While the New York-based conglomerate owns a number of national companies - including CBS and the cable channels of the MTV Networks - it also holds a substantial local portion through its CBS owned and operated television stations and the 185 stations owned by Infinity Broadcasting.
For many quarters, Viacom has trumped its ability to capitalize on the national advertising market. Advertising grew 11% in the second quarter, including a 31% increase in cable, 9% in television and 9% for Viacom's outdoor business. Advertising sales rose 8% overall in the first six months of 2003, with a 25% jump in cable, 7% in television and 9% in outdoor.
In August, Viacom said its owned-and-operated stations group saw advertising revenues increase 11% in the second quarter. Yet radio's revenues dropped 3% in the second quarter and 2% in the first six months of the year.
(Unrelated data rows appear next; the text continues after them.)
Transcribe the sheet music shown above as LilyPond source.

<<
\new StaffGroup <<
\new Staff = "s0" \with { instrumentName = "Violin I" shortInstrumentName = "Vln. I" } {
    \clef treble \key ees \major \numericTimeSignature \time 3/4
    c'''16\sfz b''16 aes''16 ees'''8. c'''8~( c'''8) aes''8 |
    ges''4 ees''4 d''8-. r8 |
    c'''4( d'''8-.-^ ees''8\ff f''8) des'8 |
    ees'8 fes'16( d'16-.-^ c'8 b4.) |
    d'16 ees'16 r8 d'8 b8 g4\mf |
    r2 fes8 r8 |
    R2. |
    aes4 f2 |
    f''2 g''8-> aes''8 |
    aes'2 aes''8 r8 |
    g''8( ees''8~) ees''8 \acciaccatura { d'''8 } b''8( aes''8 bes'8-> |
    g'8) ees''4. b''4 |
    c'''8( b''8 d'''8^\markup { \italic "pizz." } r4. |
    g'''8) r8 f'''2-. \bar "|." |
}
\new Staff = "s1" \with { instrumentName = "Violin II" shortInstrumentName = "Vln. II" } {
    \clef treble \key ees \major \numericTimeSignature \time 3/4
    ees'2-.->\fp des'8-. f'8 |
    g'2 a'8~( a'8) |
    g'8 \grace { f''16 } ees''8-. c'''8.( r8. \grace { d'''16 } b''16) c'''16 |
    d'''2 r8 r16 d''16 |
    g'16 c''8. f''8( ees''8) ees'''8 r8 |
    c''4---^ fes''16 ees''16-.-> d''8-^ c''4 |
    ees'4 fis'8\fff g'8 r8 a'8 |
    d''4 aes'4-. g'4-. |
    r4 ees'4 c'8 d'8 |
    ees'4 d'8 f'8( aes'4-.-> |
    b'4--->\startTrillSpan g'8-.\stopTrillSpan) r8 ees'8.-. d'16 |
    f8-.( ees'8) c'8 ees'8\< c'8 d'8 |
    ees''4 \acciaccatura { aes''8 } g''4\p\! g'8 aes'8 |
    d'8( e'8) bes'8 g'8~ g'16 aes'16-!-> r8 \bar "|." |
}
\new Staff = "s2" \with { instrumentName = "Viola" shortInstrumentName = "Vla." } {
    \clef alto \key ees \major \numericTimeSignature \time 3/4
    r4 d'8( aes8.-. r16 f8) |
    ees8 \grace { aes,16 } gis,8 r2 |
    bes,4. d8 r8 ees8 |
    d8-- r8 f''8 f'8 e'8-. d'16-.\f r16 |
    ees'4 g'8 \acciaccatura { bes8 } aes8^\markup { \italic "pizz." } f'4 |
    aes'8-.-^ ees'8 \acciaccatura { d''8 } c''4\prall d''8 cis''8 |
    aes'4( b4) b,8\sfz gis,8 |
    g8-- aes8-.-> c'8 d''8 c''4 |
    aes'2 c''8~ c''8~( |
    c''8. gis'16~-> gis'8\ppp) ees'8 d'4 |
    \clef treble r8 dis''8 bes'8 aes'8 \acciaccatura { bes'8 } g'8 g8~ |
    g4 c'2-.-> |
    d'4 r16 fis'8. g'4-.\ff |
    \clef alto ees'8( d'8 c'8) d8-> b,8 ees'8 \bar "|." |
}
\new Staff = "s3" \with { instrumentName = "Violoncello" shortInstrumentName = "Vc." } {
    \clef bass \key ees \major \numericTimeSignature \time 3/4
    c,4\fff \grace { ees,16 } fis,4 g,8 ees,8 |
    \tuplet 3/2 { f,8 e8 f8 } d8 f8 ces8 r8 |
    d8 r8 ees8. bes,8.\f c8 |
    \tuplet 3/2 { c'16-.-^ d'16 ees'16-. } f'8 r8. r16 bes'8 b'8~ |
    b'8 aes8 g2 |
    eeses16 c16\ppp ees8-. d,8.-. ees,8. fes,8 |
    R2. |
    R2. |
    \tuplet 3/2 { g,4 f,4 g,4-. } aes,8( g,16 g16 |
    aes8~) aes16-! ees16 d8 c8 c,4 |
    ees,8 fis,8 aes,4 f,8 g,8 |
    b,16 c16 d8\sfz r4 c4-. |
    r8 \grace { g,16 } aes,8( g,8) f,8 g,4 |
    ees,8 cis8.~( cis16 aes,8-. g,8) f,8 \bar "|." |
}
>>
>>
It said the lower radio revenues were primarily due to low single-digit increases in spot rates.
On Wednesday, Viacom said its "robust" national advertising sales growth hadn't trickled down locally.
"The pace of recovery in local advertising markets going into the fourth quarter is not as rapid as had been anticipated," Viacom said in a statement.
Revenues will still rise, with Viacom predicting they will be in the mid- to high-single-digit growth instead of the high single-digit-growth predicted earlier.
Viacom took a hit on Wall Street during Wednesday trading, dropping 3.58% to close at $38.83, a six-month low.
But the news wasn't all bad. Viacom said that it still expected record growth in revenues, operating income, net earnings and earnings per share. And 2004 was looking god, too.
"The company is extremely well positioned to reap the benefits of an expected improvement in local advertising markets in 2004, driven by an improving economy, political advertising, and the Super Bowl on CBS," Viacom said.